What do the People's Republic of China and the USA Have in Common?

. . . A very limited concept of private property rights, in the wake of Thursday's USSC decision in Kelo v. New London.

I read in this week's Economist the following description of the real property rights of Chinese farmers, which I found helpful in putting the Kelo decision in the proper perspective:

Peasants have renewable land-use contracts valid for 30 years, but they cannot sell them. And even if villagers have a theoretical say in the disposal of their land, in practice, villages are usually controlled by Communist Party representatives whose duty is to enforce higher-level orders. Village chiefs elected by the villagers themselves have little power to obstruct them.

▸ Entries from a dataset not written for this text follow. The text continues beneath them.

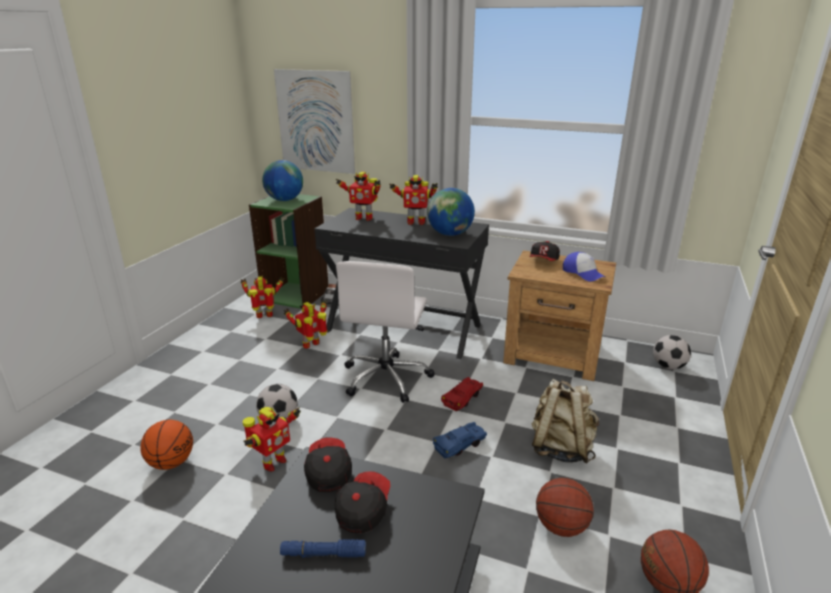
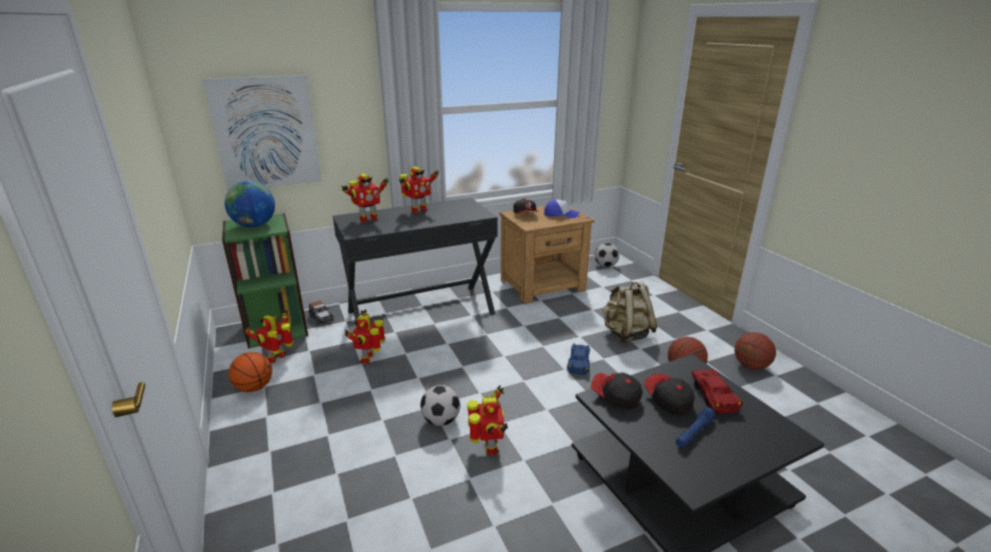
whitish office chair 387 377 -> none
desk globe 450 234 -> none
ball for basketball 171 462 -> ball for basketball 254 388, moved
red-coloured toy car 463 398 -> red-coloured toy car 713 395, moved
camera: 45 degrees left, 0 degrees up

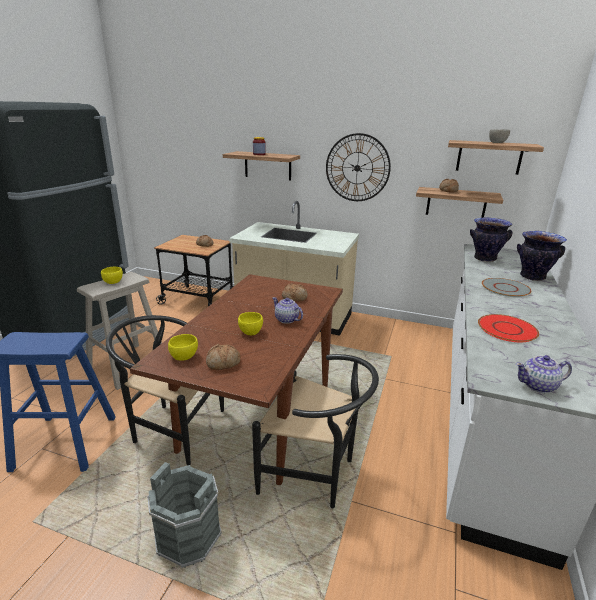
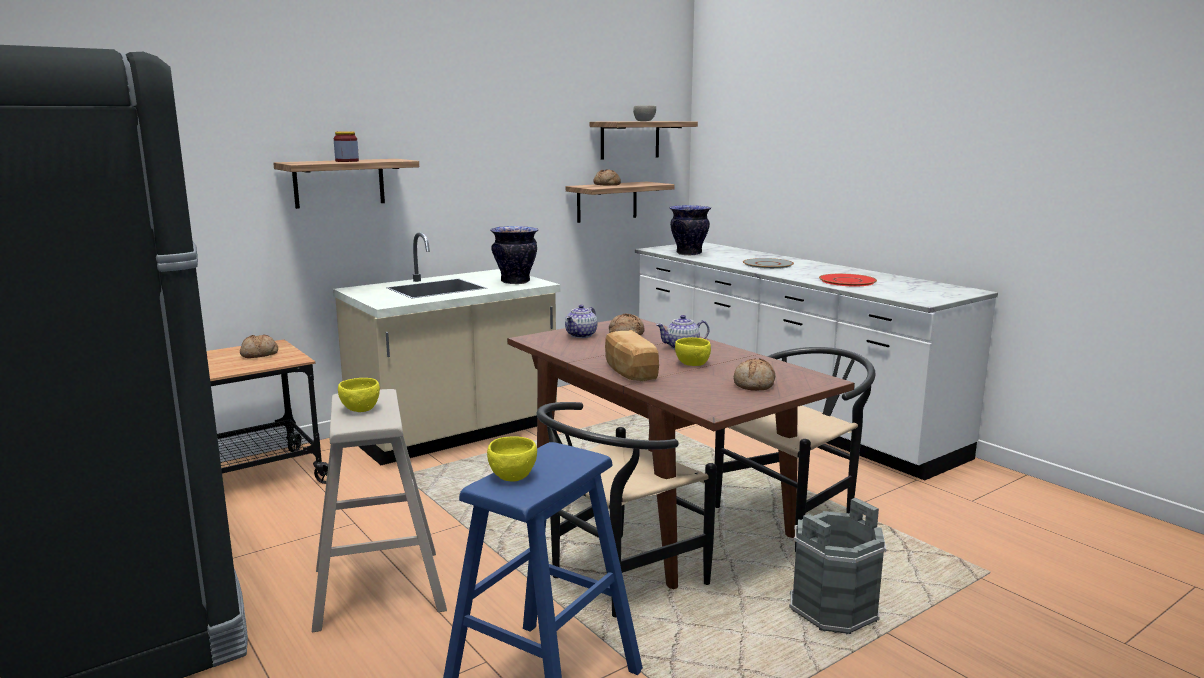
wall clock 357 168 -> none
none -> baked bread 629 371
yellowish deep dish 183 356 -> yellowish deep dish 511 476, moved
tea pot 538 386 -> tea pot 581 335, moved
flower vase 532 277 -> flower vase 516 282, moved
camera: 55 degrees left, 10 degrees down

The party's refusal to allow private land ownership has eased the takeover of rural land for industrial use, urban expansion or the construction of transport infrastructure. But it has also created vast opportunities for corruption. Rural officials often pocket much of the money paid by developers as compensation for the land-lorn peasants, or make great profits by taking over land at little or no cost and selling it at market prices. Efforts in recent years to reduce the tax burden on peasants have given local governments even more incentive to sell land to boost their revenue.

Unlike here in the US, the Chinese government does not have to resort to the courts and declarations of eminent domain to seize peasant land. Instead, developers who have been granted rights to the land (often corruptly) hire thugs to remove the existing tenants by force. In a recent incident described in the Economist story, the Washington Post (who's Beijing correspondent Philip Pan broke the story) reported that six villagers were killed and 100 others seriously injured resisting attempts to be pushed off their land by developers seeking to build a facility to store coal ash for a new power plant. The WaPo even obtained amateur video footage of the attack and posted it on their web site. (However, the link did not work for me this evening.)

I suppose our system is better, where you can have your property taken from you nice and politely in court, rather than by gangs of toughs carrying pipes and shotguns. But I can't help but feel a little less free than I did before Kelo. There is something un-American about not being able to tell a real estate developer or some large corporation that wants your land to go pound sand. All across this country there are monuments to these stubborn fools who refused to sell, only to see a high rise development or factory go up right beside their modest building. (My favorite is the building housing Smith & Wollensky's restaurant in NYC.) Unfortunately, these individualistic anachronisms don't have much of a future anymore.

And no, I don't have much faith in the willingness or ability of state and local politicians to resist efforts by well capitalized developers and large corporations to screw the little guy out of their land, cheap. I thought that was what the Constitution was for.